We switch from facing off against an evil child to facing off against a much more sprawling and deadly force that has embedded itself into this entire family.

It's only now, once the movie has already terrified film critics at festivals and scarred regular movie goers who dared to purchase a ticket, that we know that such an early and surprising twist was intended by the creator all along.

In an interview with Vulture  Hereditary director and screenwriter Ari Aster said the early twist was a punishment of sorts for the audience, for daring to assume they thought they knew where the story was going, and that he himself is tired of being able to guess how the plot of a horror film will unfold.

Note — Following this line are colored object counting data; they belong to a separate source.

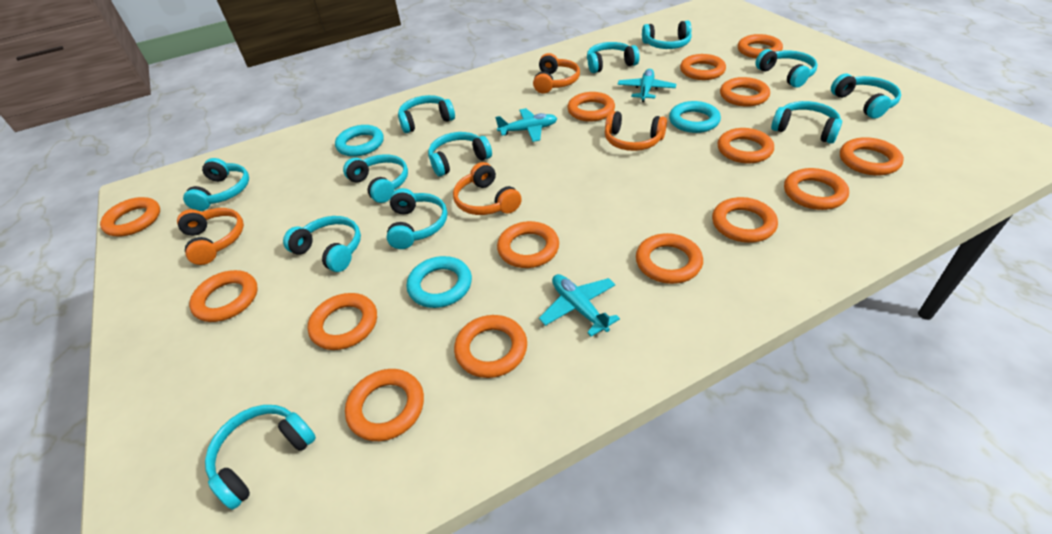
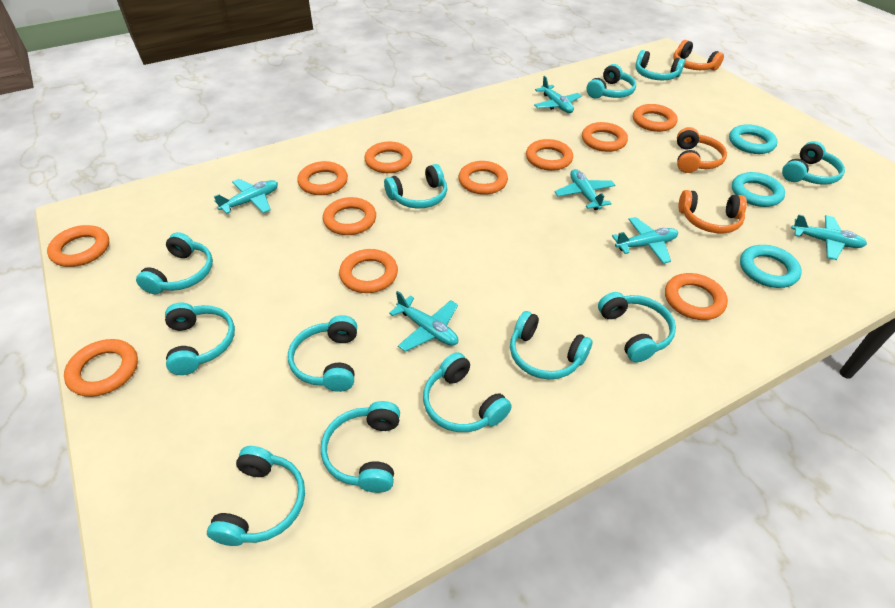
orange headphones: 4 -> 3
orange ring: 15 -> 11
turquoise plane: 3 -> 6

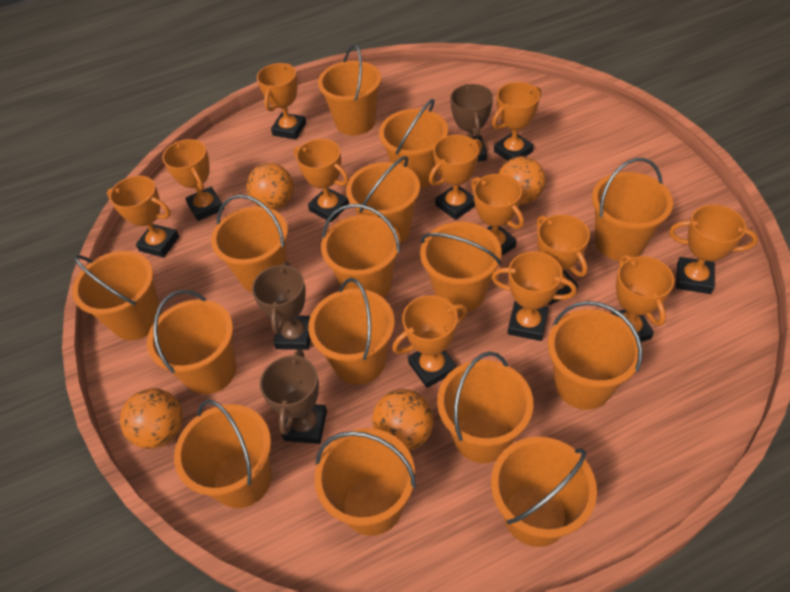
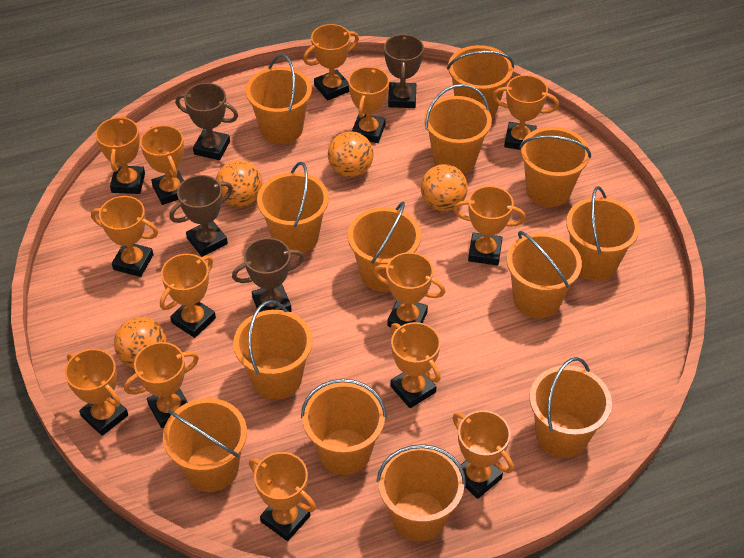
brown trophy: 3 -> 4
orange bucket: 15 -> 13
orange trophy: 12 -> 14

"I really wanted it to serve as a chute that opens up under the audience and drops them out of the movie that they thought they were watching and into a new movie," he said.

And boy, did he succeed with that.

After all, the ultimate horror of Hereditary is not about what you saw on screen, it's about how those events made you feel as you watched them take place.

The movie takes you to a place where home and family are filled with horrors, to a place where a little girl is seen only as a villain and you are unable to spot the true evil until it is too late.

Sweet dreams.

Hereditary is in cinemas Australia-wide now. It is rated MA15+.